WHAT YOU NEED TO DO: Repeat every record below exactly, omitting any pictures.

[Stored data entries]
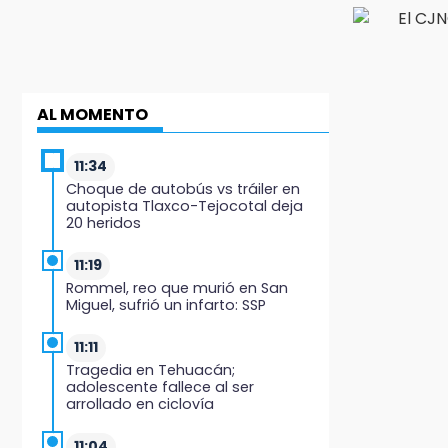
AL MOMENTO
11:34
Choque de autobús vs tráiler en
autopista Tlaxco-Tejocotal deja
20 heridos
11:19
Rommel, reo que murió en San
Miguel, sufrió un infarto: SSP
11:11
Tragedia en Tehuacán;
adolescente fallece al ser
arrollado en ciclovía
11:04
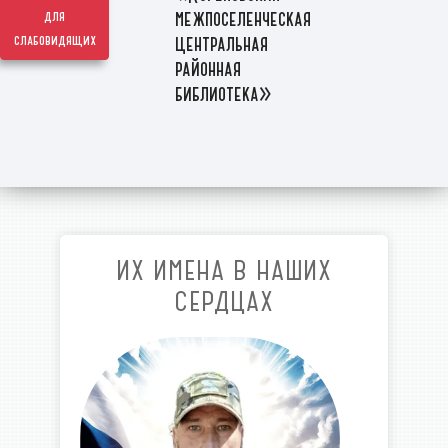
межпоселенческая
для
слабовидящих
центральная
районная
библиотека»
ИХ ИМЕНА В НАШИХ
СЕРДЦАХ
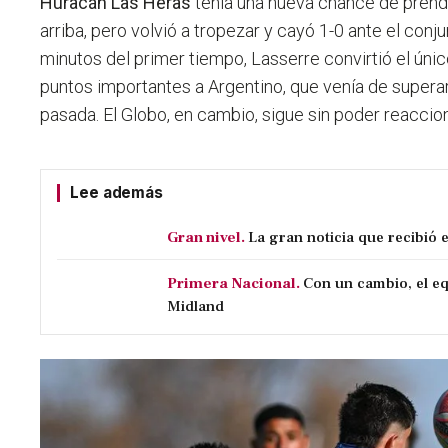
Huracán Las Heras
tenía una nueva chance de prend
arriba, pero volvió a tropezar y cayó 1-0 ante el conj
minutos del primer tiempo, Lasserre convirtió el único
puntos importantes a Argentino, que venía de supera
pasada. El Globo, en cambio, sigue sin poder reaccion
Lee además
Gran nivel.
La gran noticia que recibió 
Primera Nacional.
Con un cambio, el eq
Midland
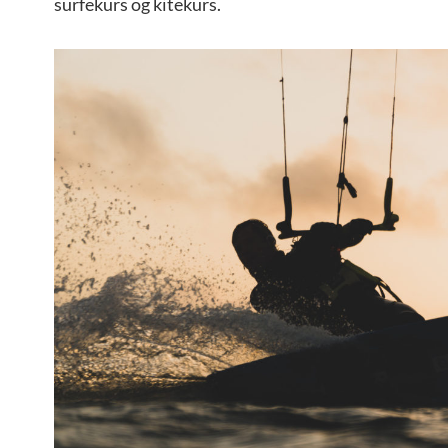
surfekurs og kitekurs.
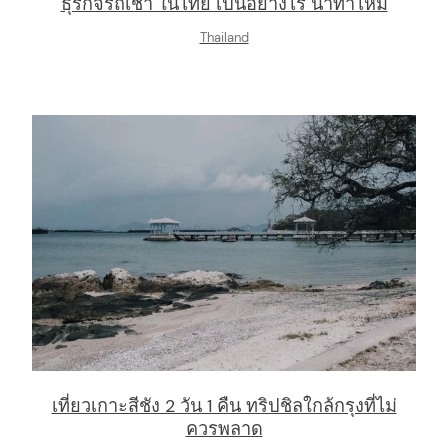
ธุรกิจรถเช่า ในไทย เป็นอย่างไร น่าทำไหม
Thailand
เที่ยวเกาะสีชัง 2 วัน 1 คืน ทริปชิลใกล้กรุงที่ไม่
ควรพลาด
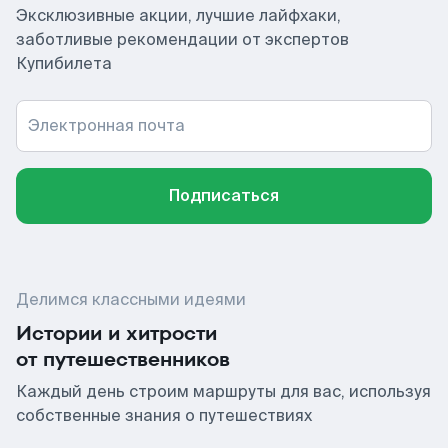
Эксклюзивные акции, лучшие лайфхаки,
заботливые рекомендации от экспертов
Купибилета
Электронная почта
Подписаться
Делимся классными идеями
Истории и хитрости
от путешественников
Каждый день строим маршруты для вас, используя
собственные знания о путешествиях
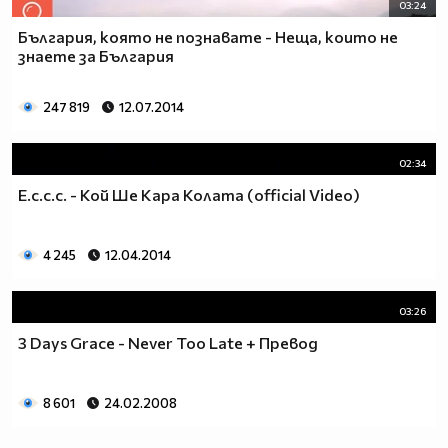
03:24
България, която не познавате - Неща, които не
знаете за България
247 819
12.07.2014
02:34
E.c.c.c. - Кой Ше Кара Колата (official Video)
4 245
12.04.2014
03:26
3 Days Grace - Never Too Late + Превод
8 601
24.02.2008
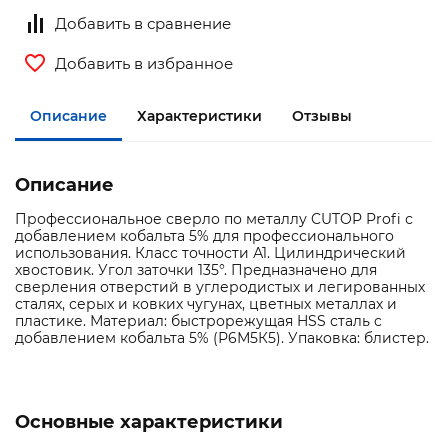
Добавить в сравнение
Добавить в избранное
Описание
Характеристики
Отзывы
Описание
Профессиональное сверло по металлу CUTOP Profi с
добавлением кобальта 5% для профессионального
использования. Класс точности А1. Цилиндрический
хвостовик. Угол заточки 135°. Предназначено для
сверления отверстий в углеродистых и легированных
сталях, серых и ковких чугунах, цветных металлах и
пластике. Материал: быстрорежущая HSS сталь c
добавлением кобальта 5% (Р6М5К5). Упаковка: блистер.
Основные характеристики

ANSWER TO THE EXERCISE:
AL MOMENTO
11:34
Choque de autobús vs tráiler en
autopista Tlaxco-Tejocotal deja
20 heridos
11:19
Rommel, reo que murió en San
Miguel, sufrió un infarto: SSP
11:11
Tragedia en Tehuacán;
adolescente fallece al ser
arrollado en ciclovía
11:04
межпоселенческая
для
слабовидящих
центральная
районная
библиотека»
ИХ ИМЕНА В НАШИХ
СЕРДЦАХ
Huracán Las Heras
tenía una nueva chance de prend
arriba, pero volvió a tropezar y cayó 1-0 ante el conj
minutos del primer tiempo, Lasserre convirtió el único
puntos importantes a Argentino, que venía de supera
pasada. El Globo, en cambio, sigue sin poder reaccion
Lee además
Gran nivel.
La gran noticia que recibió 
Primera Nacional.
Con un cambio, el eq
Midland
surfekurs og kitekurs.
ธุรกิจรถเช่า ในไทย เป็นอย่างไร น่าทำไหม
Thailand
เที่ยวเกาะสีชัง 2 วัน 1 คืน ทริปชิลใกล้กรุงที่ไม่
ควรพลาด
Эксклюзивные акции, лучшие лайфхаки,
заботливые рекомендации от экспертов
Купибилета
Электронная почта
Подписаться
Делимся классными идеями
Истории и хитрости
от путешественников
Каждый день строим маршруты для вас, используя
собственные знания о путешествиях
03:24
България, която не познавате - Неща, които не
знаете за България
247 819
12.07.2014
02:34
E.c.c.c. - Кой Ше Кара Колата (official Video)
4 245
12.04.2014
03:26
3 Days Grace - Never Too Late + Превод
8 601
24.02.2008
Добавить в сравнение
Добавить в избранное
Описание
Характеристики
Отзывы
Описание
Профессиональное сверло по металлу CUTOP Profi с
добавлением кобальта 5% для профессионального
использования. Класс точности А1. Цилиндрический
хвостовик. Угол заточки 135°. Предназначено для
сверления отверстий в углеродистых и легированных
сталях, серых и ковких чугунах, цветных металлах и
пластике. Материал: быстрорежущая HSS сталь c
добавлением кобальта 5% (Р6М5К5). Упаковка: блистер.
Основные характеристики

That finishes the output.